Funnily enough, that's more like the normal case for me. I install at 
least 95% of my software from debian using apt, so I don't meet the build 
systems. For the rest 5%, I either want to do something tricky or it is on 
a non-debian system (which is most often non-Linux as well). Hacking the 
build system of autotools based projects is far from being easy. Getting 
autotools based project to compile on "exotic" systems too. So majority of 
the cases when I actually have to do something with autotools are the 
cases when it also breaks.

I'd happily fix it, if it was about minor implementation problems. But I 
really believe it's about a few major design issues. I sort of fixed it, 
by implementing a different design.

>> sometimes megabyte long generated shell scripts don't help at all.
>
> Yes, if the generated code is broken that's no fun. But why would it be?

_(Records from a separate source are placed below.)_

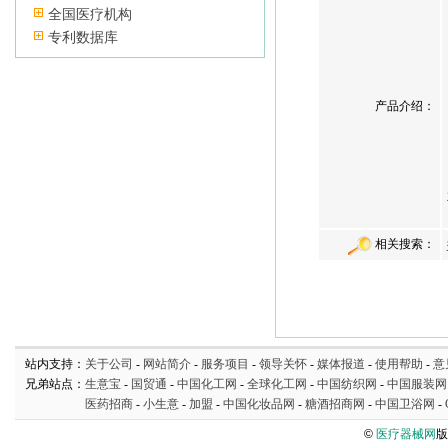
全国医疗机构
专利数据库
产品介绍：
相关搜索：
站内支持：
关于公司
-
网站简介
-
服务项目
-
领导关怀
-
媒体报道
-
使用帮助
-
意
兄弟站点：
生意宝
-
国贸通
-
中国化工网
-
全球化工网
-
中国纺织网
-
中国服装网
医药招商
-
小生意
-
加盟
-
中国化妆品网
-
糖酒招商网
-
中国卫浴网
-
©
医疗器械网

Yeah, I'd ask "why would it break" too, scratching my head over the vt420 
or the telnet session.

>> The problem is not of technical nature. The problem is how much risk and
>> effort my potential user wants to take/invest.
>
> I think that's accurate, and it goes hand-in-hand with knowledge
> about using autotools or another configuration system to build
> software the desired way.

I think it goes far beyond the build system. My recent impression is that 
just checking out code from VCS or downloading a tarball and compiling and 
installing from source are already show stopper for many users.

I didn't feel this, uhm, 5 years ago. Don't know what's changed since, 
maybe the app-store thing?

<snip>

>>  - chroot is virtually unknown these days
>
> And not so neccessary.

I was referring to the case when people don't want to pollute their system 
with untrusted random software.


>> This made me think to try the "unpack this tarball as an user and run
>> ./start".
>
> Yes. See Ubuntu snappy apps AKA snaps.
>
> https://developer.ubuntu.com/en/snappy/tutorials/build-snaps/

Nice. Some ideas are similar to the simplicity of some BSD systems' 
packaing (where a package is just a tarball you unpack to /); some ideas 
are like /opt in FHS.

I go for something similar, but a bit more flexible.

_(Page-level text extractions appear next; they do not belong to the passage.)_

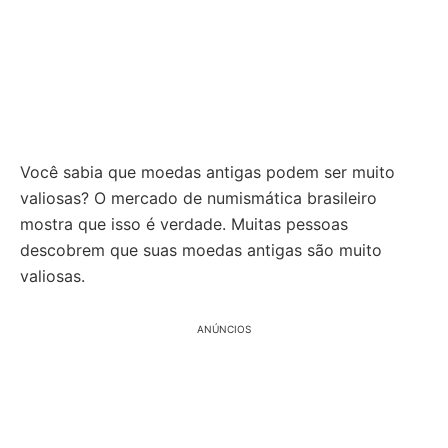
Você sabia que moedas antigas podem ser muito
valiosas? O mercado de numismática brasileiro
mostra que isso é verdade. Muitas pessoas
descobrem que suas moedas antigas são muito
valiosas.
ANÚNCIOS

First I wanted to build one big static executable. Turned out to be too 
much of a hassle, especially on the gtk side. So I figured I'd ship a 
dynamic executable and all the .so it linked to on my system (yes, yes, 
it's as ugly as it can get at this point!). I now have a script that uses 
ldd to collect all the libs in a directory.

However, the user may have some of the libs installed, in which case it 
may be benefical (or even critical) to use those. So I'll also ship a 
script that does the same ldd magic on the target machine on all the 
executables shipped, to figure out which libs are not found and keep only 
those from my distribution.

I am not yet sure this won't introduce FUBAR situations with mixed 
versions, but at least the user will have the option to revert to use all 
libs from the shipped tarball and then only a libc version should matter 
(or... who knows).

Ohh, and I aim to support doing all this in a simple home directory.